▶ Set task
Please answer from the text on Erik "Burret" Larsson below: in which years did he win Swedish championships with Hammarby IF?

▶ Extract to read
+ + +

Erik Waldemar "Burret" Larsson (18 January 1905 – 8 March 1970) was a Swedish ice hockey, football and bandy player, best known for representing Hammarby IF in all three sports. He won the silver medal with Sweden's ice hockey team in the 1928 Winter Olympics.

Athletic career

Ice hockey
In 1924, at age 17, Larsson made his debut for Hammarby IF in the Klass I, Sweden's top division. He would go on to form a feared forward line with Helge Johansson and Sigfrid Öberg in the upcoming years. In 1928, Larsson competed in the Winter Olympics in St. Moritz with Sweden, and won the silver medal. In total, Larsson played 11 international games for his country. He is a recipient of the honorary award Stora Grabbars Märke, handed out by the Swedish Ice Hockey Association. He won two Swedish championships – in 1932 and 1933 – with Hammarby IF, the club's first domestic titles. After 13 seasons with the club, Larsson retired from ice hockey in 1936. He returned to Hammarby IF a few years later, working as the head coach for two seasons between 1938 and 1940.

+ + +

▶ Extracted data
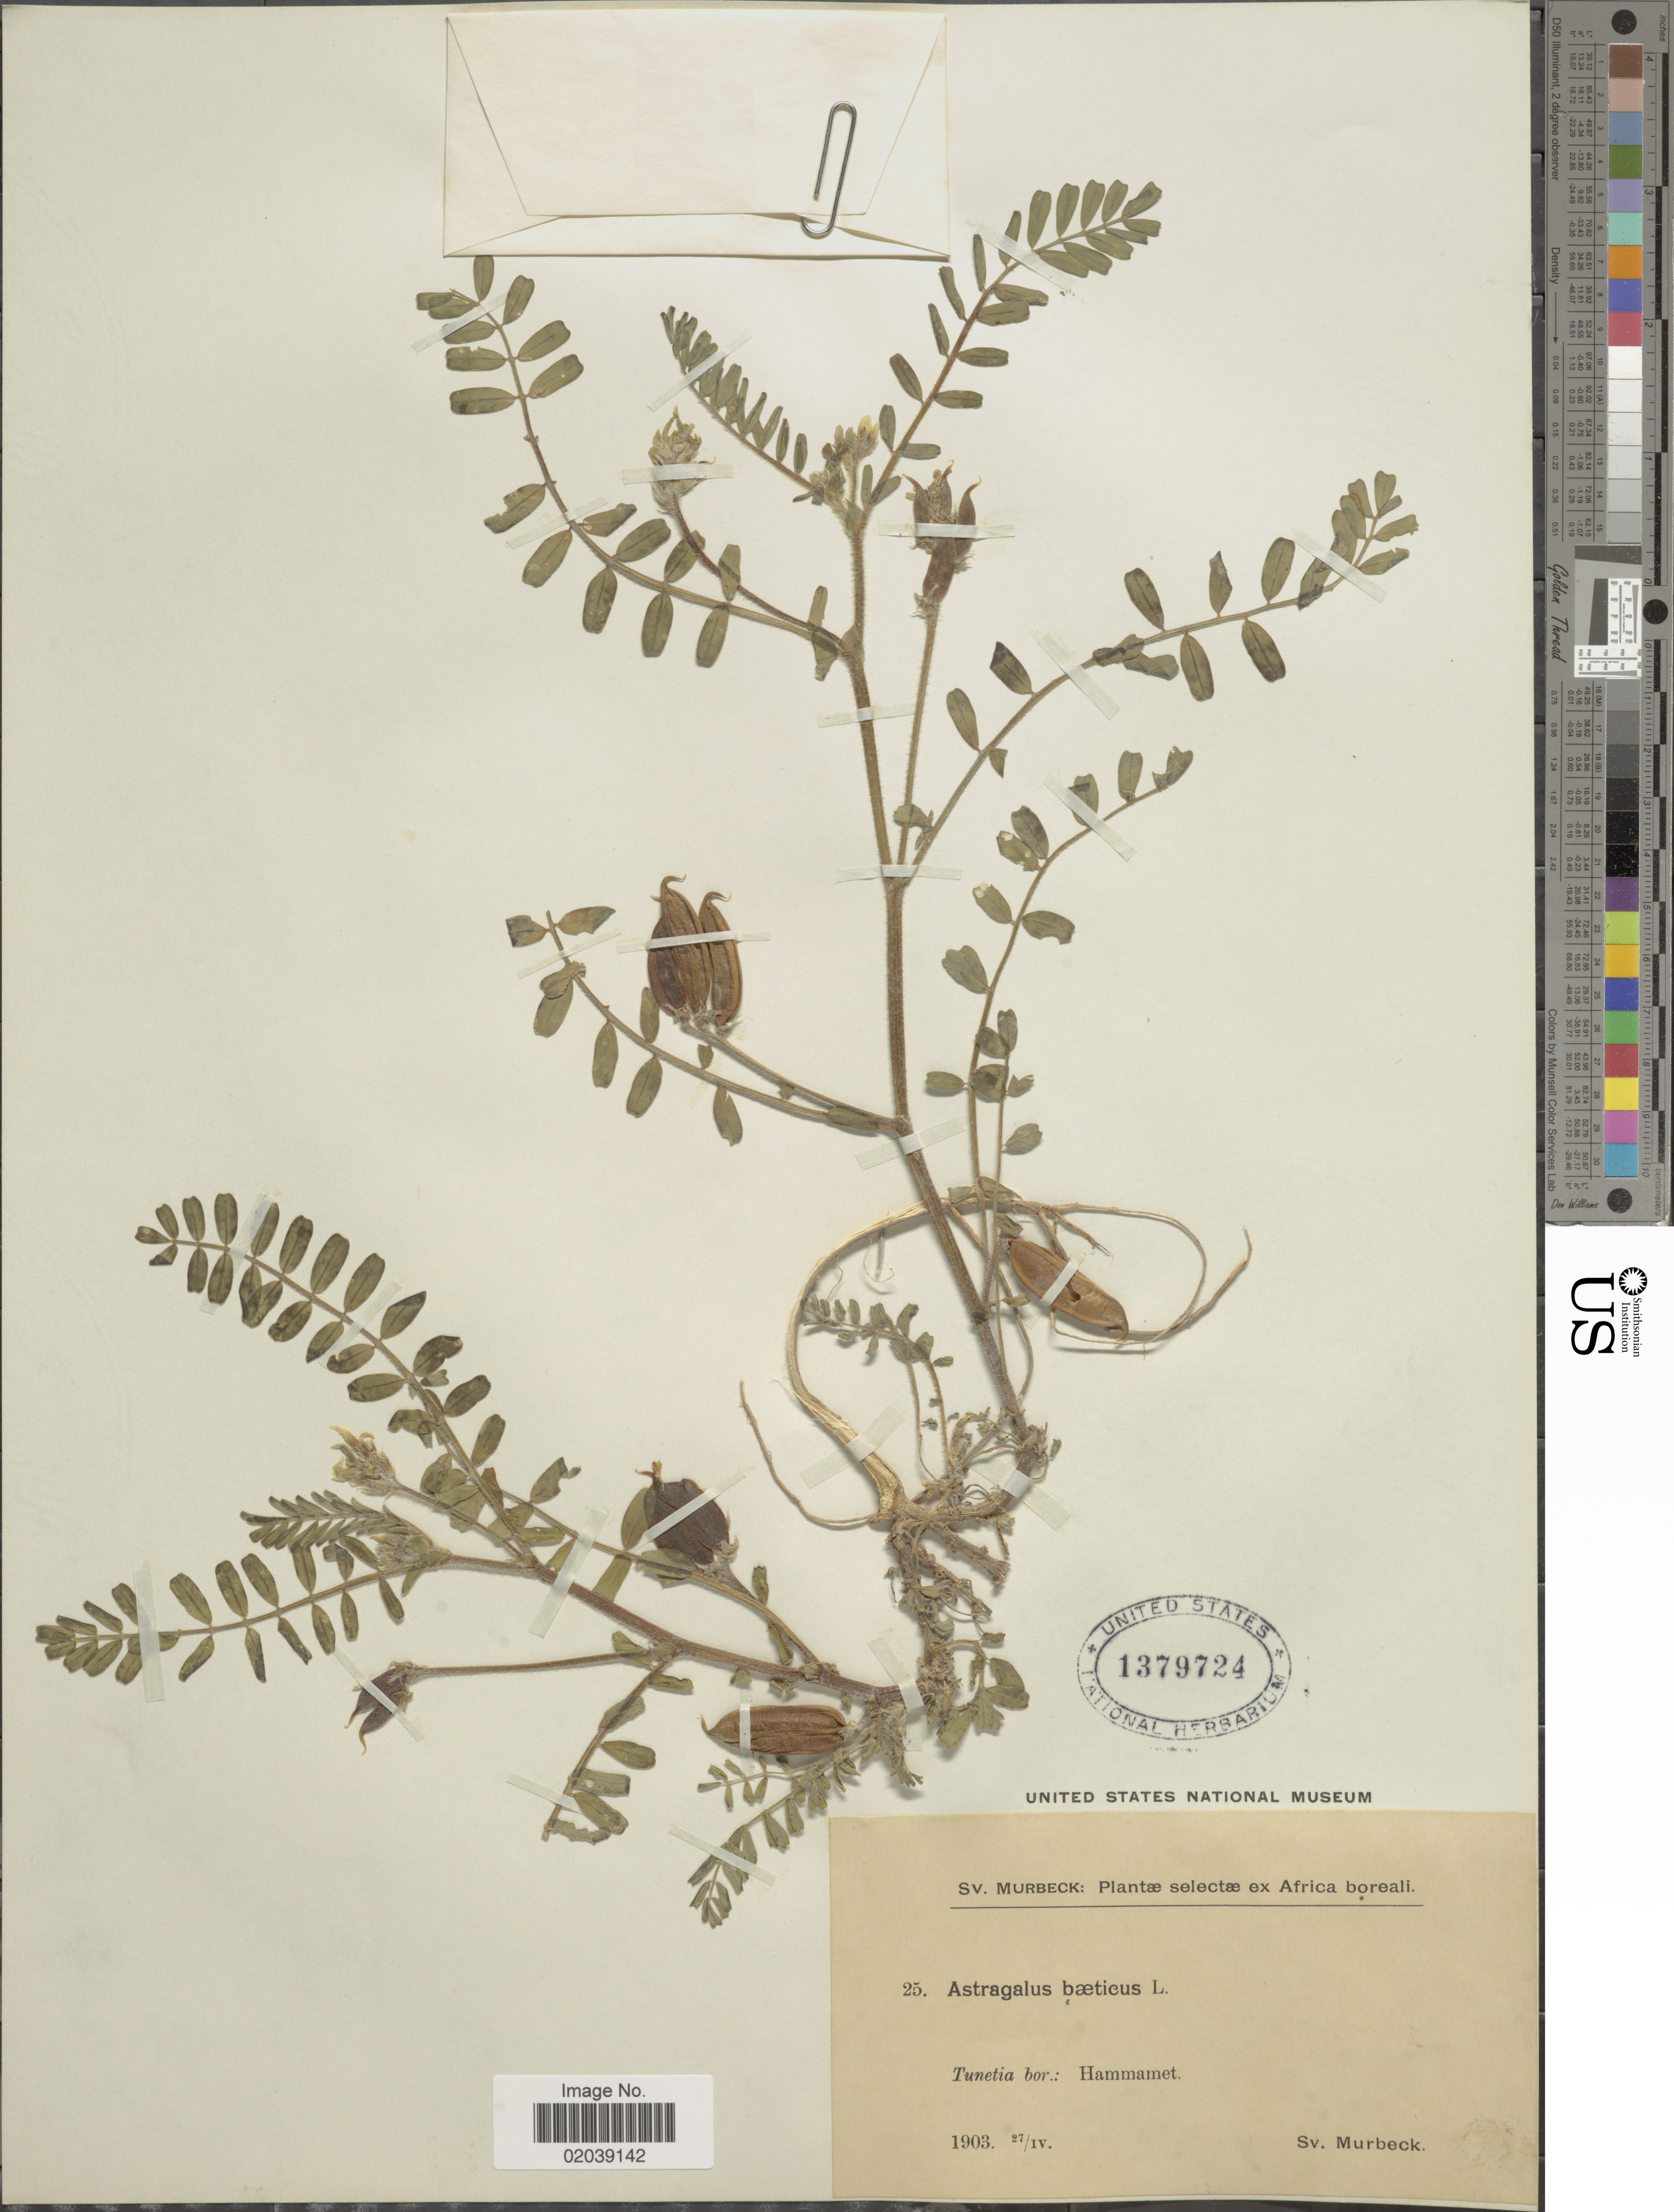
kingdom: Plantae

+ + +

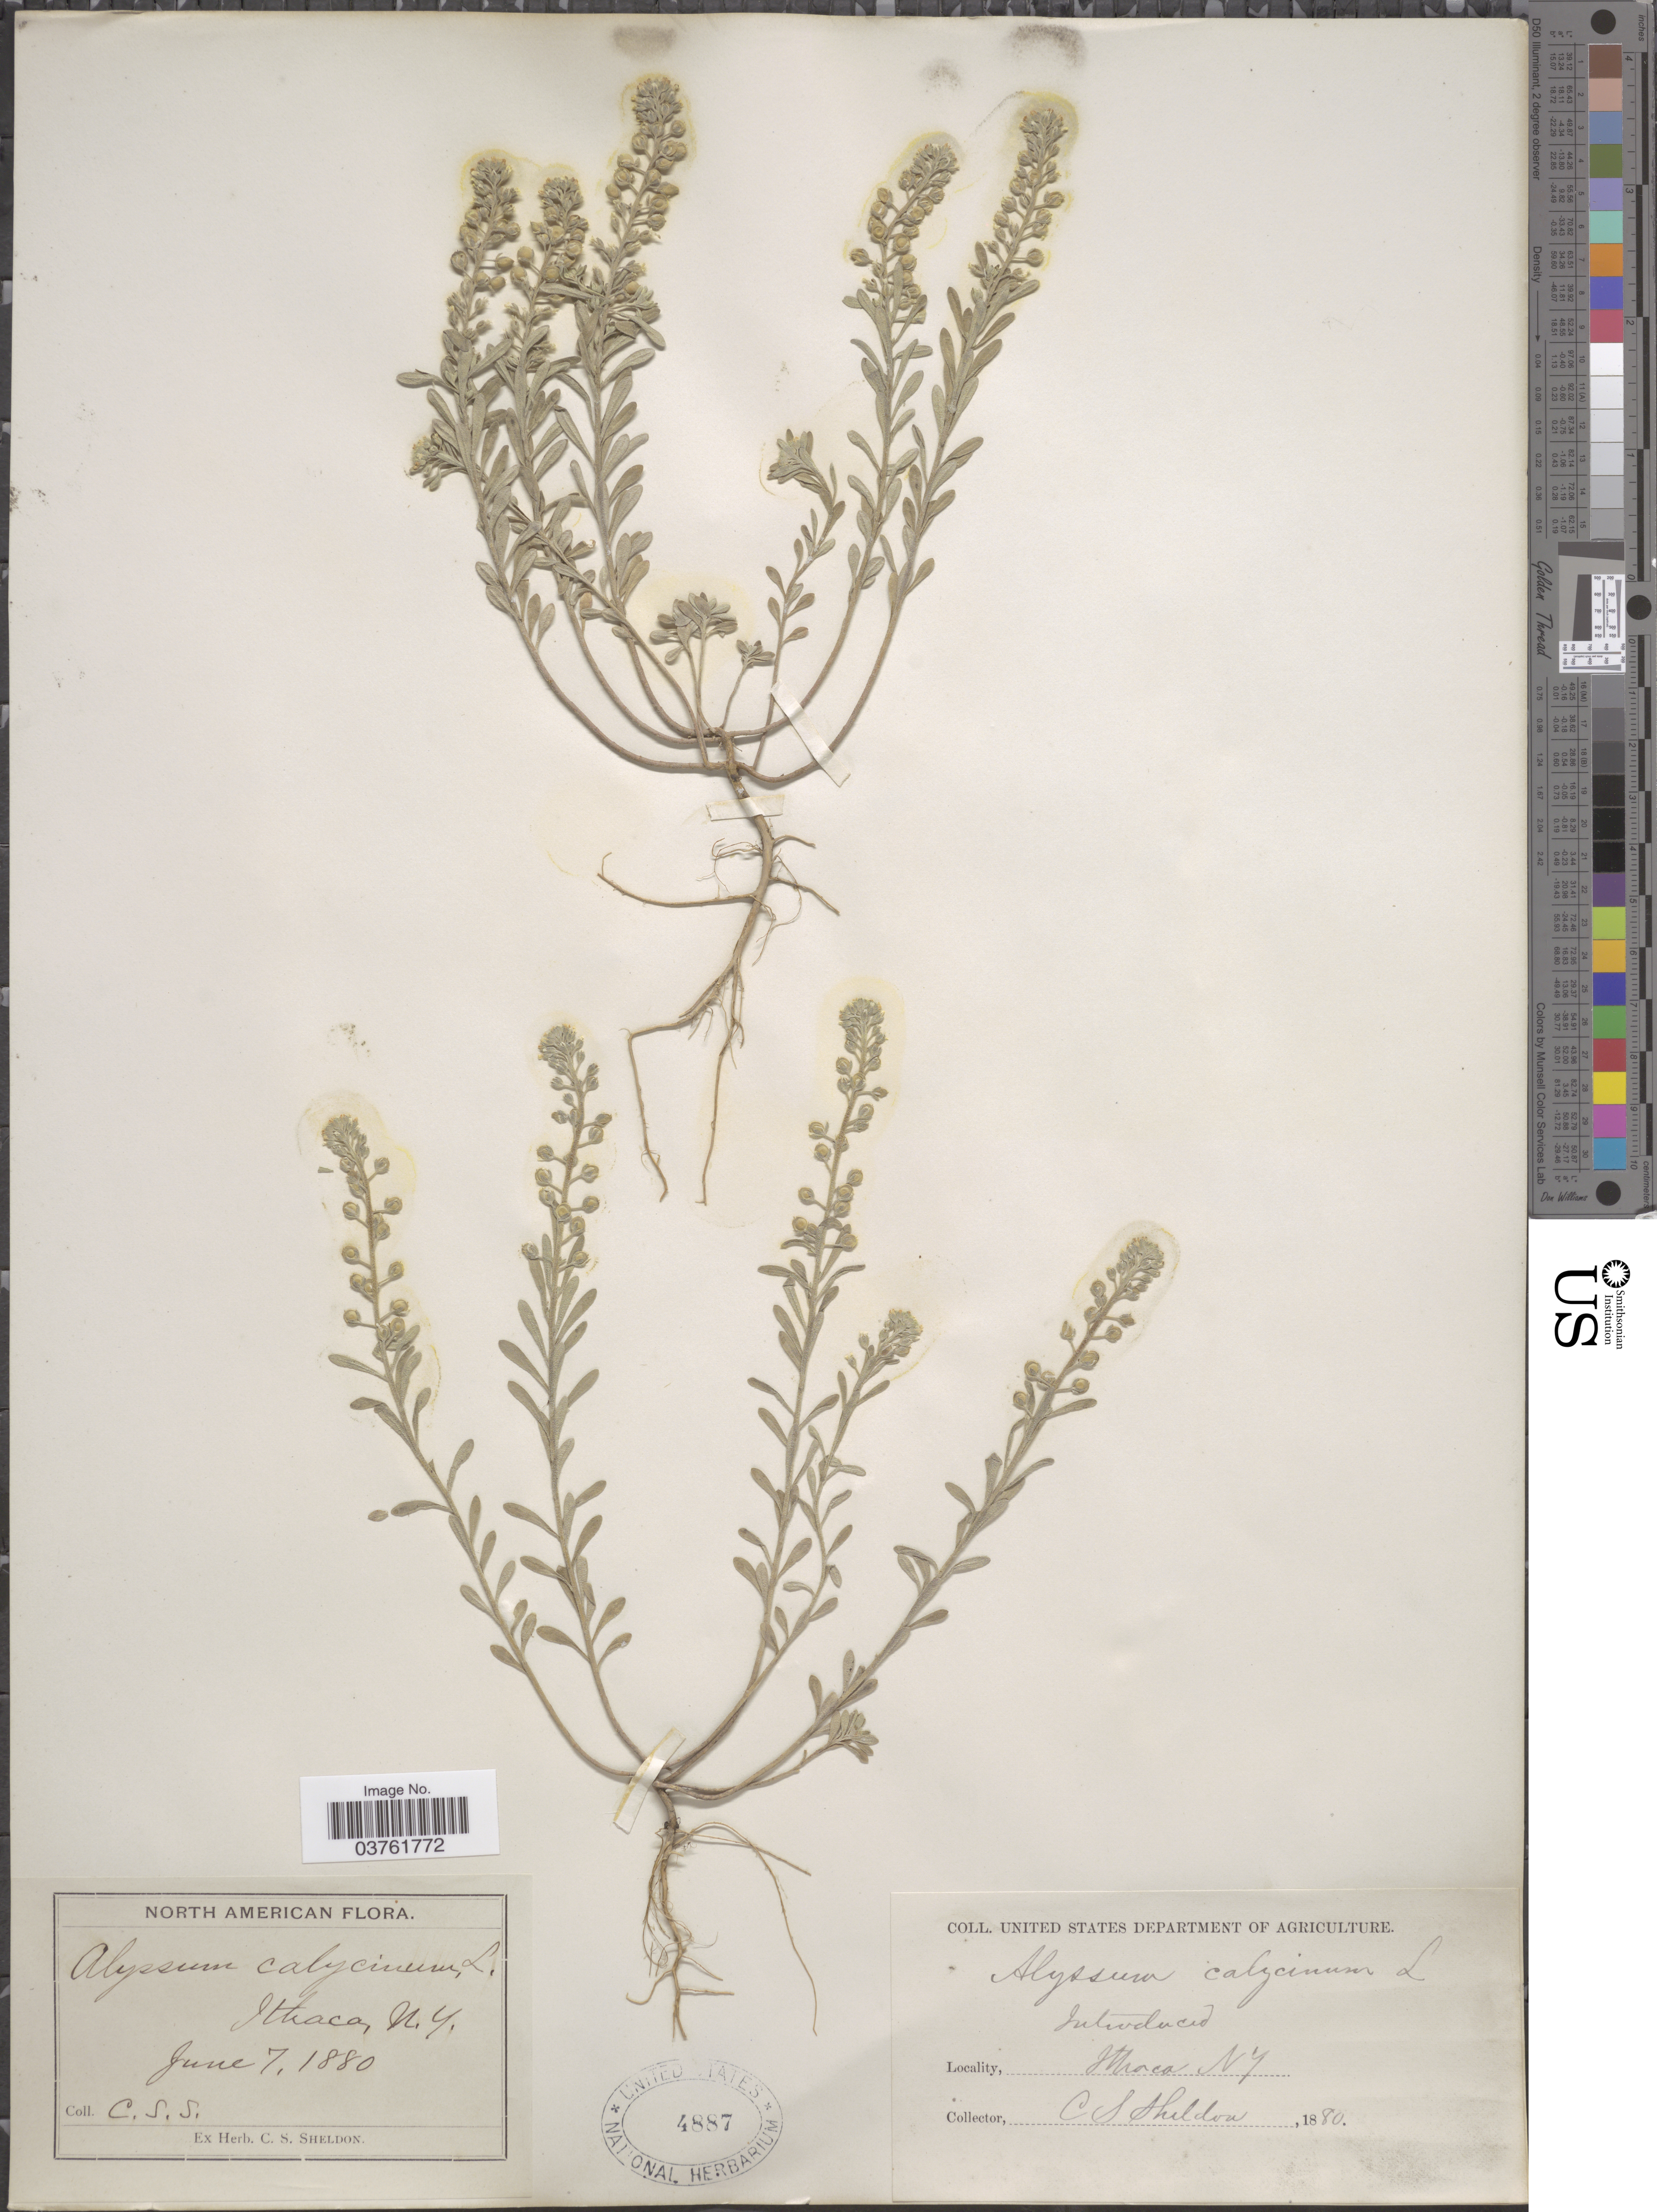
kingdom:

+ + +

▶ Written reply
1932 and 1933.